**Input rows**
---*---

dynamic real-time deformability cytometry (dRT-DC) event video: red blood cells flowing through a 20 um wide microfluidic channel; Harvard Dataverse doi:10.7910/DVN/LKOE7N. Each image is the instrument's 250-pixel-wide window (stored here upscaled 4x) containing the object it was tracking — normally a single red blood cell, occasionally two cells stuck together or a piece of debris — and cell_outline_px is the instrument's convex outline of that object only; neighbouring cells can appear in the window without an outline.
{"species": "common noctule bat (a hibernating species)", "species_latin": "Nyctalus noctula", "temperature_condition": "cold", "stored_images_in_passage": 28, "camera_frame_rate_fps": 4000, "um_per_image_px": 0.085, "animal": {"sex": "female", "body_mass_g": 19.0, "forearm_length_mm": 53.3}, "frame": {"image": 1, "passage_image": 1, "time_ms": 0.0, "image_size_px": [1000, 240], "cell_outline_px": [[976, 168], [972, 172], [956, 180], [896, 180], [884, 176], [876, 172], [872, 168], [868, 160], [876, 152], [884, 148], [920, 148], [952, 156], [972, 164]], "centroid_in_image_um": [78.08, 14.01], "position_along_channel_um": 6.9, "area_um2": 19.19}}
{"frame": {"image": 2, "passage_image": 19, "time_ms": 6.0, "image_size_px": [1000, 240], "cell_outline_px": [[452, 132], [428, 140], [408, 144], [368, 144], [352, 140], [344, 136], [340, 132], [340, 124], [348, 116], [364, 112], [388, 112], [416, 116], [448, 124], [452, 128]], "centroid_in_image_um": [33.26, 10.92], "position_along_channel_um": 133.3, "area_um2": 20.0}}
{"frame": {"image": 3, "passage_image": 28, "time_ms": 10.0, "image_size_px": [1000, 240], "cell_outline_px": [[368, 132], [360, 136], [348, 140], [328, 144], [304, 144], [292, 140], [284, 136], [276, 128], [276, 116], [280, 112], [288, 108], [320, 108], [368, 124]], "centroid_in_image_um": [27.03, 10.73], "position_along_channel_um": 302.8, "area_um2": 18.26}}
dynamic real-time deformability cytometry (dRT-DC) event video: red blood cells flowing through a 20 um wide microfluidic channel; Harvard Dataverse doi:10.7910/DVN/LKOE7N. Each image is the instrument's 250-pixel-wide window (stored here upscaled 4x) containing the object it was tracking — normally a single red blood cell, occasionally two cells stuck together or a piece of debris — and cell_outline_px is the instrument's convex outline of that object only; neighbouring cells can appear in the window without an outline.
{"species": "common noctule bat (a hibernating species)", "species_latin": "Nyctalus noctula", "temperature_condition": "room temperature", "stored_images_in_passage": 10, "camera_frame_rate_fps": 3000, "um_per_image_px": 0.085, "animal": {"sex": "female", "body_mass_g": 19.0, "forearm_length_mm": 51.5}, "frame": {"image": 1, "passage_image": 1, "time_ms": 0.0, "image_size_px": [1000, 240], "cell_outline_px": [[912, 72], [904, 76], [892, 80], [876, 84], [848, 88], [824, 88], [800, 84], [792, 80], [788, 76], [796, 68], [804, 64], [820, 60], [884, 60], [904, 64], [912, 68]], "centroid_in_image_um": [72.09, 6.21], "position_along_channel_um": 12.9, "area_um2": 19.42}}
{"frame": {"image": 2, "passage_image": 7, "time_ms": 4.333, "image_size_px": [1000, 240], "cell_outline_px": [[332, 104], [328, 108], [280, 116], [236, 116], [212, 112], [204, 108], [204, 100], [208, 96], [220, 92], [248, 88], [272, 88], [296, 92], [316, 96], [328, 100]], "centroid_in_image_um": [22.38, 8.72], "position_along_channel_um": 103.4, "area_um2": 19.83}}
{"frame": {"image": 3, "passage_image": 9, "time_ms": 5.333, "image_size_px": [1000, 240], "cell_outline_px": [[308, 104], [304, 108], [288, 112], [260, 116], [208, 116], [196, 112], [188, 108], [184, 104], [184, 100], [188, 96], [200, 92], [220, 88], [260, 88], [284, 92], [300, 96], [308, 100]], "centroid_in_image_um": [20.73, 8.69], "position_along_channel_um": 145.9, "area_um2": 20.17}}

---*---

**Work instructions**
Set all of the records down again, exactly as they stand.

**Solution for this problem**
dynamic real-time deformability cytometry (dRT-DC) event video: red blood cells flowing through a 20 um wide microfluidic channel; Harvard Dataverse doi:10.7910/DVN/LKOE7N. Each image is the instrument's 250-pixel-wide window (stored here upscaled 4x) containing the object it was tracking — normally a single red blood cell, occasionally two cells stuck together or a piece of debris — and cell_outline_px is the instrument's convex outline of that object only; neighbouring cells can appear in the window without an outline.
{"species": "common noctule bat (a hibernating species)", "species_latin": "Nyctalus noctula", "temperature_condition": "cold", "stored_images_in_passage": 28, "camera_frame_rate_fps": 4000, "um_per_image_px": 0.085, "animal": {"sex": "female", "body_mass_g": 19.0, "forearm_length_mm": 53.3}, "frame": {"image": 1, "passage_image": 1, "time_ms": 0.0, "image_size_px": [1000, 240], "cell_outline_px": [[976, 168], [972, 172], [956, 180], [896, 180], [884, 176], [876, 172], [872, 168], [868, 160], [876, 152], [884, 148], [920, 148], [952, 156], [972, 164]], "centroid_in_image_um": [78.08, 14.01], "position_along_channel_um": 6.9, "area_um2": 19.19}}
{"frame": {"image": 2, "passage_image": 19, "time_ms": 6.0, "image_size_px": [1000, 240], "cell_outline_px": [[452, 132], [428, 140], [408, 144], [368, 144], [352, 140], [344, 136], [340, 132], [340, 124], [348, 116], [364, 112], [388, 112], [416, 116], [448, 124], [452, 128]], "centroid_in_image_um": [33.26, 10.92], "position_along_channel_um": 133.3, "area_um2": 20.0}}
{"frame": {"image": 3, "passage_image": 28, "time_ms": 10.0, "image_size_px": [1000, 240], "cell_outline_px": [[368, 132], [360, 136], [348, 140], [328, 144], [304, 144], [292, 140], [284, 136], [276, 128], [276, 116], [280, 112], [288, 108], [320, 108], [368, 124]], "centroid_in_image_um": [27.03, 10.73], "position_along_channel_um": 302.8, "area_um2": 18.26}}
dynamic real-time deformability cytometry (dRT-DC) event video: red blood cells flowing through a 20 um wide microfluidic channel; Harvard Dataverse doi:10.7910/DVN/LKOE7N. Each image is the instrument's 250-pixel-wide window (stored here upscaled 4x) containing the object it was tracking — normally a single red blood cell, occasionally two cells stuck together or a piece of debris — and cell_outline_px is the instrument's convex outline of that object only; neighbouring cells can appear in the window without an outline.
{"species": "common noctule bat (a hibernating species)", "species_latin": "Nyctalus noctula", "temperature_condition": "room temperature", "stored_images_in_passage": 10, "camera_frame_rate_fps": 3000, "um_per_image_px": 0.085, "animal": {"sex": "female", "body_mass_g": 19.0, "forearm_length_mm": 51.5}, "frame": {"image": 1, "passage_image": 1, "time_ms": 0.0, "image_size_px": [1000, 240], "cell_outline_px": [[912, 72], [904, 76], [892, 80], [876, 84], [848, 88], [824, 88], [800, 84], [792, 80], [788, 76], [796, 68], [804, 64], [820, 60], [884, 60], [904, 64], [912, 68]], "centroid_in_image_um": [72.09, 6.21], "position_along_channel_um": 12.9, "area_um2": 19.42}}
{"frame": {"image": 2, "passage_image": 7, "time_ms": 4.333, "image_size_px": [1000, 240], "cell_outline_px": [[332, 104], [328, 108], [280, 116], [236, 116], [212, 112], [204, 108], [204, 100], [208, 96], [220, 92], [248, 88], [272, 88], [296, 92], [316, 96], [328, 100]], "centroid_in_image_um": [22.38, 8.72], "position_along_channel_um": 103.4, "area_um2": 19.83}}
{"frame": {"image": 3, "passage_image": 9, "time_ms": 5.333, "image_size_px": [1000, 240], "cell_outline_px": [[308, 104], [304, 108], [288, 112], [260, 116], [208, 116], [196, 112], [188, 108], [184, 104], [184, 100], [188, 96], [200, 92], [220, 88], [260, 88], [284, 92], [300, 96], [308, 100]], "centroid_in_image_um": [20.73, 8.69], "position_along_channel_um": 145.9, "area_um2": 20.17}}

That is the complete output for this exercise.